Here’s how to implement these classifiers using **scikit-learn** in Python:

```python
import pandas as pd
from sklearn.naive_bayes import BernoulliNB, MultinomialNB, GaussianNB
from sklearn.model_selection import cross_val_score
from sklearn.metrics import accuracy_score, precision_score, recall_score, f1_score
from sklearn.model_selection import train_test_split

# Load dataset
data = pd.read_csv('spambase.data', header=None)
X = data.iloc[:, :-1]  # Features
y = data.iloc[:, -1]   # Target (spam or not spam)

# Split data
X_train, X_test, y_train, y_test = train_test_split(X, y, test_size=0.2, random_state=42)

# Initialize classifiers
bernoulli_nb = BernoulliNB()
multinomial_nb = MultinomialNB()
gaussian_nb = GaussianNB()

# 10-fold cross-validation
for model, name in [(bernoulli_nb, "Bernoulli"), (multinomial_nb, "Multinomial"), (gaussian_nb, "Gaussian")]:
    print(f"\n{name} Naive Bayes:")
    accuracy = cross_val_score(model, X_train, y_train, cv=10, scoring='accuracy').mean()
    print(f"Accuracy: {accuracy}")

# Fit models
bernoulli_nb.fit(X_train, y_train)
multinomial_nb.fit(X_train, y_train)
gaussian_nb.fit(X_train, y_train)

# Make predictions
y_pred_bernoulli = bernoulli_nb.predict(X_test)
y_pred_multinomial = multinomial_nb.predict(X_test)
y_pred_gaussian = gaussian_nb.predict(X_test)

# Calculate metrics
def print_metrics(y_test, y_pred, model_name):
    accuracy = accuracy_score(y_test, y_pred)
    precision = precision_score(y_test, y_pred)
    recall = recall_score(y_test, y_pred)
    f1 = f1_score(y_test, y_pred)
    print(f"\n{model_name} Naive Bayes:")
    print(f"Accuracy: {accuracy}")
    print(f"Precision: {precision}")
    print(f"Recall: {recall}")
    print(f"F1 Score: {f1}")

# Metrics for each classifier
print_metrics(y_test, y_pred_bernoulli, "Bernoulli")
print_metrics(y_test, y_pred_multinomial, "Multinomial")
print_metrics(y_test, y_pred_gaussian, "Gaussian")
```

#### Results:
For each classifier, you will report:
- **Accuracy**: Measures how often the classifier is correct.
- **Precision**: The ratio of true positives to the sum of true positives and false positives.
- **Recall**: The ratio of true positives to the sum of true positives and false negatives.
- **F1 Score**: The harmonic mean of precision and recall, balancing the two.

#### Discussion:
Based on the results from the above code, you would observe that:
- **Multinomial Naive Bayes** often performs best on text classification problems like this because it is suited for count-based features (like word frequencies in emails).
- **Bernoulli Naive Bayes** might perform well if you convert the features to binary, i.e., presence or absence of certain words.
- **Gaussian Naive Bayes** might underperform because it assumes normally distributed features, which is rarely the case with text data.

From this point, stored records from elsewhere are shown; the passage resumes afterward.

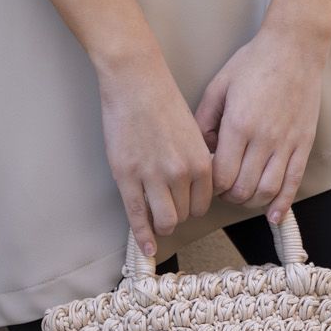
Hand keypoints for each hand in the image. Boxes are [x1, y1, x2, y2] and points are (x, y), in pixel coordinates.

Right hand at [95, 47, 215, 260]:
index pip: (203, 203)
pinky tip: (146, 248)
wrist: (136, 82)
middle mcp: (181, 173)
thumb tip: (196, 188)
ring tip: (157, 220)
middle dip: (177, 214)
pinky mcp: (127, 177)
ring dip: (162, 224)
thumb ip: (197, 161)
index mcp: (201, 161)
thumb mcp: (192, 132)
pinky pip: (137, 216)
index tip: (186, 205)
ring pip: (165, 221)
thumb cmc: (163, 101)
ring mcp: (153, 176)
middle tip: (169, 208)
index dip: (194, 206)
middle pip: (185, 214)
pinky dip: (143, 236)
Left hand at [192, 24, 327, 226]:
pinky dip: (282, 204)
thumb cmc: (254, 62)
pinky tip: (273, 214)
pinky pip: (293, 182)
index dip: (211, 185)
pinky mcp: (304, 143)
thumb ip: (204, 120)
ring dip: (251, 201)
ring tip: (243, 193)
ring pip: (267, 191)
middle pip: (242, 189)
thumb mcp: (219, 86)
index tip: (209, 179)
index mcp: (238, 124)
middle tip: (224, 187)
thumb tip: (201, 151)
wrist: (294, 47)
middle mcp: (263, 138)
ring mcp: (286, 143)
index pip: (220, 177)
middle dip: (228, 196)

One limitation of Naive Bayes you might observe is its assumption of feature independence, which may not hold in real-world datasets, leading to suboptimal performance in some cases.

#### Conclusion:
The **Multinomial Naive Bayes** classifier is expected to perform best due to its suitability for handling count-based features like word frequencies in emails. For future work, you could explore ways to handle feature dependence (such as using more complex models like logistic regression or support vector machines) and apply feature engineering techniques to improve performance further.